■ **WHAT YOU SHOULD DO**
Only the pictures should be left out; repeat the rest of the data exactly.

■ **AVAILABLE DATA**
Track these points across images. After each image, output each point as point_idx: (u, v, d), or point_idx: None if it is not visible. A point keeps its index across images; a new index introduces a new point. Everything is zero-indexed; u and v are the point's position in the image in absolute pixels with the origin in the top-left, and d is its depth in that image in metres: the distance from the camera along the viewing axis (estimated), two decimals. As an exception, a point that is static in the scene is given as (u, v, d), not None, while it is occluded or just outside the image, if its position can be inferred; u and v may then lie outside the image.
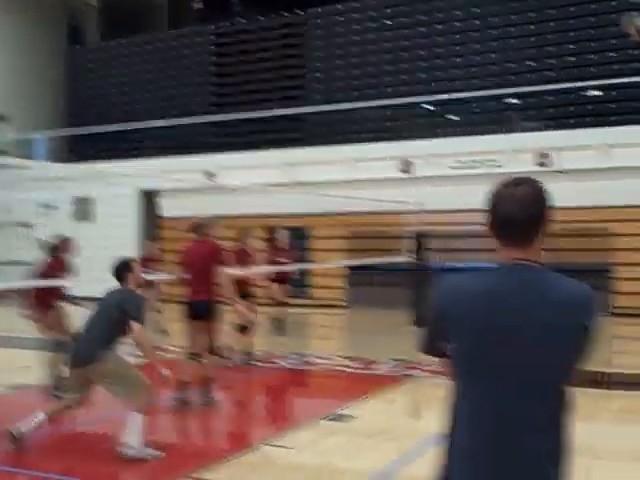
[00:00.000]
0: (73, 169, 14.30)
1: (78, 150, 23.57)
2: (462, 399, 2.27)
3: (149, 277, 13.51)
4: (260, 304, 11.27)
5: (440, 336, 2.32)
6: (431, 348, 2.42)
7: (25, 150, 22.79)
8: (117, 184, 13.90)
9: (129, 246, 17.99)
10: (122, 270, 6.49)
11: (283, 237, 13.21)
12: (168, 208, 19.70)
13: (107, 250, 9.89)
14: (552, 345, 2.16)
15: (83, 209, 18.70)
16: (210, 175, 19.14)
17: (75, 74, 25.76)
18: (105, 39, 25.97)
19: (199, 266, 7.83)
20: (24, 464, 6.02)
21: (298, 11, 22.14)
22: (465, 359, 2.25)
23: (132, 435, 6.04)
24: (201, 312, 7.82)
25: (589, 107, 17.50)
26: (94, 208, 18.07)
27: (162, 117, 22.09)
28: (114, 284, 6.45)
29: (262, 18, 23.19)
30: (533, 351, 2.15)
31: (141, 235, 20.54)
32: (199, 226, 8.04)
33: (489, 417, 2.20)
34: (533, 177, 2.30)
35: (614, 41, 17.41)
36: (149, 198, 20.81)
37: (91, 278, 9.90)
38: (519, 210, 2.19)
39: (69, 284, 8.71)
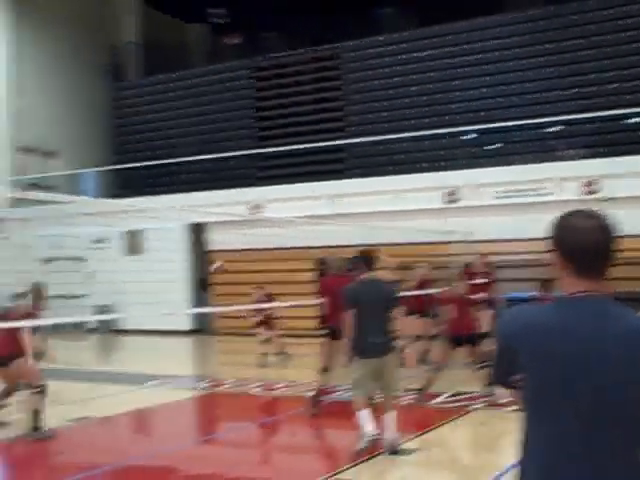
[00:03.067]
0: (122, 204, 14.57)
1: (126, 185, 24.02)
2: (534, 432, 2.27)
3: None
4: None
5: (508, 367, 2.33)
6: (501, 379, 2.43)
7: (75, 185, 23.23)
8: (165, 218, 14.13)
9: (178, 279, 18.13)
10: (373, 259, 7.23)
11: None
12: (215, 241, 19.90)
13: (156, 284, 10.03)
14: (625, 378, 2.15)
15: (133, 243, 18.99)
16: (255, 208, 19.34)
17: (119, 110, 26.28)
18: (145, 76, 26.46)
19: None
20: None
21: (330, 45, 22.34)
22: (536, 392, 2.24)
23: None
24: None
25: (631, 134, 17.45)
26: (143, 242, 18.34)
27: (206, 151, 22.42)
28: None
29: (295, 52, 23.45)
30: (607, 384, 2.15)
31: (189, 268, 20.74)
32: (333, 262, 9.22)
33: (563, 452, 2.19)
34: (581, 205, 2.36)
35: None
36: (197, 231, 21.06)
37: (142, 311, 10.03)
38: (600, 242, 2.21)
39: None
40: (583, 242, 2.22)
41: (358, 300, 7.07)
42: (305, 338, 14.77)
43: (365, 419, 7.06)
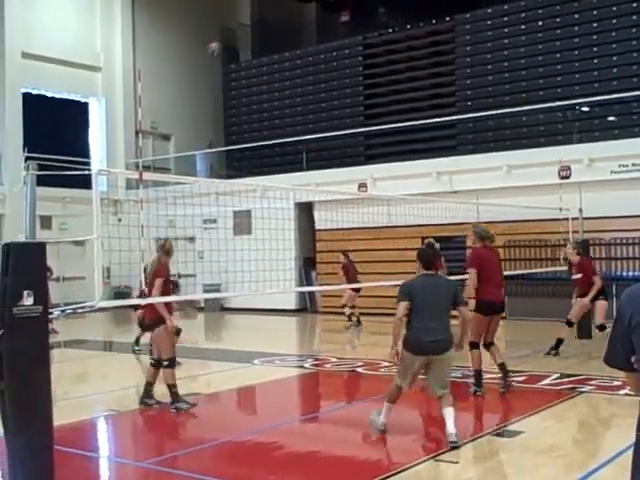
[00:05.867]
0: (232, 184, 14.82)
1: (236, 165, 24.51)
2: None
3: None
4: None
5: (627, 348, 2.20)
6: (617, 360, 2.30)
7: (187, 167, 23.91)
8: (274, 198, 14.30)
9: (287, 258, 18.41)
10: (436, 257, 7.33)
11: None
12: (322, 220, 20.03)
13: (265, 262, 10.13)
14: None
15: (241, 223, 19.37)
16: (363, 186, 19.29)
17: (230, 92, 26.77)
18: (256, 56, 26.82)
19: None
20: (197, 469, 6.28)
21: (446, 18, 21.93)
22: None
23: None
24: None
25: None
26: (252, 222, 18.68)
27: (314, 130, 22.53)
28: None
29: (409, 27, 23.15)
30: None
31: (298, 247, 20.96)
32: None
33: None
34: None
35: None
36: (304, 210, 21.24)
37: (253, 290, 10.16)
38: None
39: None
40: None
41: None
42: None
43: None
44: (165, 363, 8.52)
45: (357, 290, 15.94)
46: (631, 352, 2.20)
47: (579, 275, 11.94)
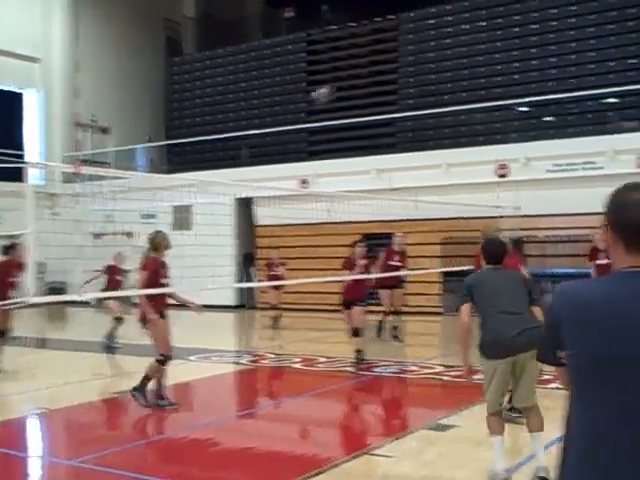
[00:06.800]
0: (172, 179, 14.67)
1: (176, 160, 24.27)
2: (582, 409, 2.18)
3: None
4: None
5: (555, 344, 2.25)
6: (547, 356, 2.34)
7: (127, 161, 23.55)
8: (214, 193, 14.23)
9: (226, 254, 18.33)
10: (505, 252, 5.93)
11: (398, 241, 13.71)
12: (263, 216, 19.97)
13: (205, 258, 10.06)
14: None
15: (181, 218, 19.20)
16: (304, 182, 19.30)
17: (173, 85, 26.51)
18: (200, 50, 26.63)
19: None
20: (130, 467, 6.20)
21: (390, 16, 22.07)
22: (584, 367, 2.15)
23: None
24: None
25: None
26: (192, 217, 18.54)
27: (257, 126, 22.46)
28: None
29: (353, 24, 23.24)
30: None
31: (238, 243, 20.86)
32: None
33: (617, 428, 2.08)
34: (636, 179, 2.25)
35: None
36: (245, 206, 21.14)
37: (191, 286, 10.11)
38: None
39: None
40: (630, 216, 2.14)
41: None
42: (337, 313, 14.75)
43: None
44: (159, 357, 8.30)
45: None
46: (559, 348, 2.24)
47: (607, 260, 11.76)
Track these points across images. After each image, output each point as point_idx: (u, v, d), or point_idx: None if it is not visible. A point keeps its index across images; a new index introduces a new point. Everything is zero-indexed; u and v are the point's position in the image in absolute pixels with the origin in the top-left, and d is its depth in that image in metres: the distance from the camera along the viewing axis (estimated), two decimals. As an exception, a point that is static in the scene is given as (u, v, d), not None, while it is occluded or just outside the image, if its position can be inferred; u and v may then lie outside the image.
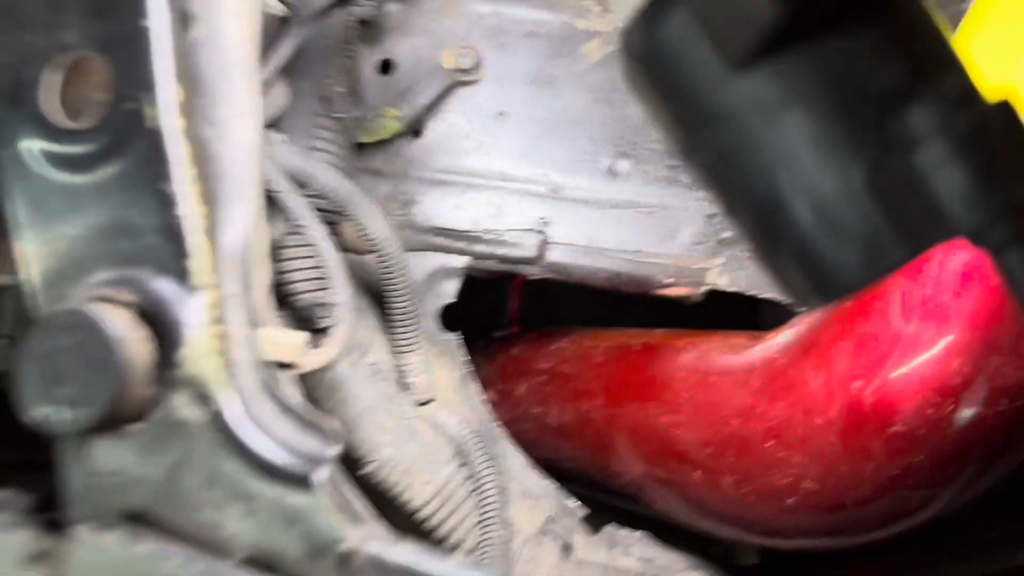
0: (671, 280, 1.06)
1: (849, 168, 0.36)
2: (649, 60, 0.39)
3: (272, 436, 0.55)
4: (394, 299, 0.99)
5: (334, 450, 0.55)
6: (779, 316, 0.93)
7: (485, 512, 0.95)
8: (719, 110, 0.37)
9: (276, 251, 0.95)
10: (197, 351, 0.57)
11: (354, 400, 0.97)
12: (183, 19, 0.60)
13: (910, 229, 0.35)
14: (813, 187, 0.36)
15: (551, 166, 1.07)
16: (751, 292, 1.05)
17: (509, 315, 1.34)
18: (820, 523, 0.83)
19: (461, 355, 1.07)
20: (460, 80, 1.07)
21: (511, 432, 1.16)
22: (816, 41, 0.36)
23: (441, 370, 1.06)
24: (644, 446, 0.97)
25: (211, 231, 0.58)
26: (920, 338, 0.73)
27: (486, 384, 1.24)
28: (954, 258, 0.72)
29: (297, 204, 0.85)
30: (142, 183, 0.58)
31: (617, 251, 1.06)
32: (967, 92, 0.35)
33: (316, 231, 0.85)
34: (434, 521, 0.97)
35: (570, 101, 1.08)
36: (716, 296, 1.06)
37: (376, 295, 1.06)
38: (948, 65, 0.36)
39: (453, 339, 1.07)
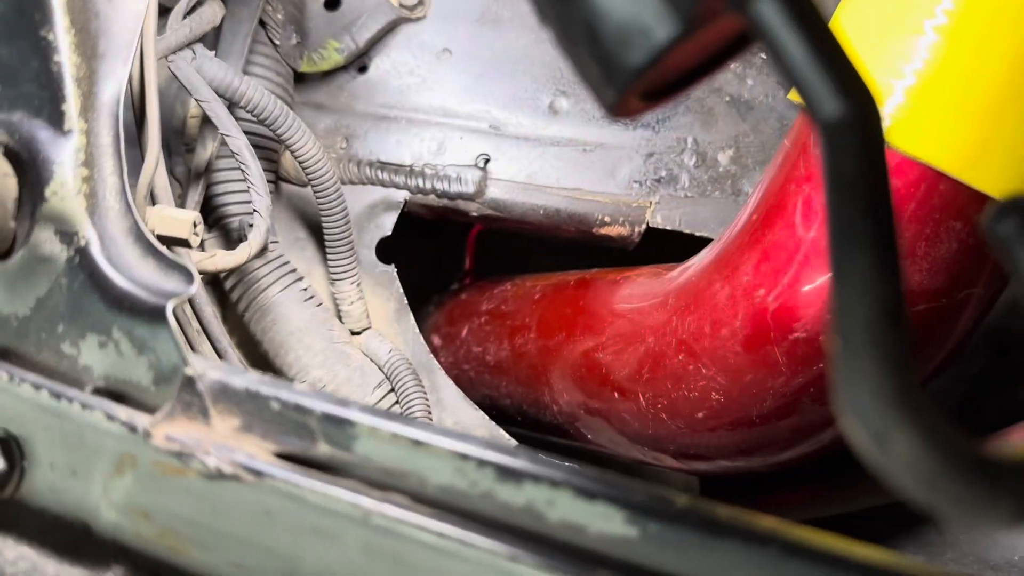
0: (608, 218, 1.07)
1: None
2: None
3: (130, 273, 0.56)
4: (328, 225, 1.00)
5: (189, 288, 0.56)
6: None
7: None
8: None
9: (207, 170, 0.96)
10: (64, 189, 0.58)
11: (285, 322, 0.98)
12: None
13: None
14: None
15: (493, 103, 1.08)
16: (687, 230, 1.06)
17: (463, 269, 1.35)
18: (730, 440, 0.83)
19: (398, 287, 1.08)
20: (405, 16, 1.08)
21: (453, 374, 1.17)
22: None
23: (377, 301, 1.07)
24: (571, 375, 0.97)
25: (90, 81, 0.59)
26: (820, 244, 0.73)
27: (433, 330, 1.24)
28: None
29: (220, 114, 0.86)
30: (23, 30, 0.59)
31: (556, 188, 1.07)
32: None
33: (239, 140, 0.86)
34: (359, 443, 0.98)
35: (513, 40, 1.09)
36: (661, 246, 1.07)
37: (315, 228, 1.07)
38: None
39: (390, 271, 1.08)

■ **WRITTEN ANSWER**
Track these points across images. After each image, output each point as point_idx: (u, v, d), or point_idx: None if it is not visible. A point keeps its index across images; a new index introduces a new point. Everything is zero-indexed; u and v are the point's position in the image in absolute pixels with the origin in the top-left, and d is its depth in that image in metres: the distance from the camera along the viewing axis (estimated), two decimals. As an exception, a point that is static in the scene is given as (u, v, d), not None, while it is occluded or just outside the image, if its position can be inferred; u and v may then lie outside the image.
[00:00.000]
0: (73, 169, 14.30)
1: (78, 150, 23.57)
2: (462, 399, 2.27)
3: (149, 277, 13.51)
4: (260, 304, 11.27)
5: (440, 336, 2.32)
6: (431, 348, 2.42)
7: (25, 150, 22.79)
8: (117, 184, 13.90)
9: (129, 246, 17.99)
10: (122, 270, 6.49)
11: (283, 237, 13.21)
12: (168, 208, 19.70)
13: (107, 250, 9.89)
14: (552, 345, 2.16)
15: (83, 209, 18.70)
16: (210, 175, 19.14)
17: (75, 74, 25.76)
18: (105, 39, 25.97)
19: (199, 266, 7.83)
20: (24, 464, 6.02)
21: (298, 11, 22.14)
22: (465, 359, 2.25)
23: (132, 435, 6.04)
24: (201, 312, 7.82)
25: (589, 107, 17.50)
26: (94, 208, 18.07)
27: (162, 117, 22.09)
28: (114, 284, 6.45)
29: (262, 18, 23.19)
30: (533, 351, 2.15)
31: (141, 235, 20.54)
32: (199, 226, 8.04)
33: (489, 417, 2.20)
34: (533, 177, 2.30)
35: (614, 41, 17.41)
36: (149, 198, 20.81)
37: (91, 278, 9.90)
38: (519, 210, 2.19)
39: (69, 284, 8.71)
[00:03.067]
0: (122, 204, 14.57)
1: (126, 185, 24.02)
2: (534, 432, 2.27)
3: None
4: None
5: (508, 367, 2.33)
6: (501, 379, 2.43)
7: (75, 185, 23.23)
8: (165, 218, 14.13)
9: (178, 279, 18.13)
10: (373, 259, 7.23)
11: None
12: (215, 241, 19.90)
13: (156, 284, 10.03)
14: (625, 378, 2.15)
15: (133, 243, 18.99)
16: (255, 208, 19.34)
17: (119, 110, 26.28)
18: (145, 76, 26.46)
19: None
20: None
21: (330, 45, 22.34)
22: (536, 392, 2.24)
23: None
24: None
25: (631, 134, 17.45)
26: (143, 242, 18.34)
27: (206, 151, 22.42)
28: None
29: (295, 52, 23.45)
30: (607, 384, 2.15)
31: (189, 268, 20.74)
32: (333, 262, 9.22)
33: (563, 452, 2.19)
34: (581, 205, 2.36)
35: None
36: (197, 231, 21.06)
37: (142, 311, 10.03)
38: (600, 242, 2.21)
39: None
40: (583, 242, 2.22)
41: (358, 300, 7.07)
42: (305, 338, 14.77)
43: (365, 419, 7.06)
[00:05.867]
0: (232, 184, 14.82)
1: (236, 165, 24.51)
2: None
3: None
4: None
5: (627, 348, 2.20)
6: (617, 360, 2.30)
7: (187, 167, 23.91)
8: (274, 198, 14.30)
9: (287, 258, 18.41)
10: (436, 257, 7.33)
11: None
12: (322, 220, 20.03)
13: (265, 262, 10.13)
14: None
15: (241, 223, 19.37)
16: (363, 186, 19.29)
17: (230, 92, 26.77)
18: (256, 56, 26.82)
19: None
20: (197, 469, 6.28)
21: (446, 18, 21.93)
22: None
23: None
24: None
25: None
26: (252, 222, 18.68)
27: (314, 130, 22.53)
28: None
29: (409, 27, 23.15)
30: None
31: (298, 247, 20.96)
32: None
33: None
34: None
35: None
36: (304, 210, 21.24)
37: (253, 290, 10.16)
38: None
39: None
40: None
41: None
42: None
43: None
44: (165, 363, 8.52)
45: (357, 290, 15.94)
46: (631, 352, 2.20)
47: (579, 275, 11.94)
[00:06.800]
0: (172, 179, 14.67)
1: (176, 160, 24.27)
2: (582, 409, 2.18)
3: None
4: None
5: (555, 344, 2.25)
6: (547, 356, 2.34)
7: (127, 161, 23.55)
8: (214, 193, 14.23)
9: (226, 254, 18.33)
10: (505, 252, 5.93)
11: (398, 241, 13.71)
12: (263, 216, 19.97)
13: (205, 258, 10.06)
14: None
15: (181, 218, 19.20)
16: (304, 182, 19.30)
17: (173, 85, 26.51)
18: (200, 50, 26.63)
19: None
20: (130, 467, 6.20)
21: (390, 16, 22.07)
22: (584, 367, 2.15)
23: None
24: None
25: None
26: (192, 217, 18.54)
27: (257, 126, 22.46)
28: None
29: (353, 24, 23.24)
30: None
31: (238, 243, 20.86)
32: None
33: (617, 428, 2.08)
34: (636, 179, 2.25)
35: None
36: (245, 206, 21.14)
37: (191, 286, 10.11)
38: None
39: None
40: (630, 216, 2.14)
41: None
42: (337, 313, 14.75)
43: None
44: (159, 357, 8.30)
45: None
46: (559, 348, 2.24)
47: (607, 260, 11.76)
Track these points across images. After each image, output each point as point_idx: (u, v, d), or point_idx: None if it is not visible. A point keeps its index across images; a new index introduces a new point. Everything is zero-indexed; u and v are the point's position in the image in absolute pixels with the origin in the top-left, and d is its depth in that image in metres: the distance from the camera along the viewing axis (estimated), two decimals. As an exception, a point that is static in the scene is given as (u, v, d), not None, while it is occluded or just outside the image, if its position can be inferred; u and v may then lie outside the image.
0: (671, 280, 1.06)
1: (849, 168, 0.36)
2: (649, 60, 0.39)
3: (272, 436, 0.55)
4: (394, 299, 0.99)
5: (334, 450, 0.55)
6: (779, 316, 0.93)
7: (485, 512, 0.95)
8: (719, 110, 0.37)
9: (276, 251, 0.95)
10: (197, 351, 0.57)
11: (354, 400, 0.97)
12: (183, 19, 0.60)
13: (910, 229, 0.35)
14: (813, 187, 0.36)
15: (551, 166, 1.07)
16: (751, 292, 1.05)
17: (509, 315, 1.34)
18: (820, 523, 0.83)
19: (461, 355, 1.07)
20: (460, 80, 1.07)
21: (511, 432, 1.16)
22: (816, 41, 0.36)
23: (441, 370, 1.06)
24: (644, 446, 0.97)
25: (211, 231, 0.58)
26: (920, 338, 0.73)
27: (486, 384, 1.24)
28: (954, 258, 0.72)
29: (297, 204, 0.85)
30: (142, 183, 0.58)
31: (617, 251, 1.06)
32: (967, 92, 0.35)
33: (316, 231, 0.85)
34: (434, 521, 0.97)
35: (570, 101, 1.08)
36: (716, 296, 1.06)
37: (376, 295, 1.06)
38: (948, 65, 0.36)
39: (453, 339, 1.07)
0: (608, 218, 1.07)
1: None
2: None
3: (130, 273, 0.56)
4: (328, 225, 1.00)
5: (189, 288, 0.56)
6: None
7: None
8: None
9: (207, 170, 0.96)
10: (64, 189, 0.58)
11: (285, 322, 0.98)
12: None
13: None
14: None
15: (493, 103, 1.08)
16: (687, 230, 1.06)
17: (463, 269, 1.35)
18: (730, 440, 0.83)
19: (398, 287, 1.08)
20: (405, 16, 1.08)
21: (453, 374, 1.17)
22: None
23: (377, 301, 1.07)
24: (571, 375, 0.97)
25: (90, 81, 0.59)
26: (820, 244, 0.73)
27: (433, 330, 1.24)
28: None
29: (220, 114, 0.86)
30: (23, 30, 0.59)
31: (556, 188, 1.07)
32: None
33: (239, 140, 0.86)
34: (359, 443, 0.98)
35: (513, 40, 1.09)
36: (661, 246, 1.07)
37: (315, 228, 1.07)
38: None
39: (390, 271, 1.08)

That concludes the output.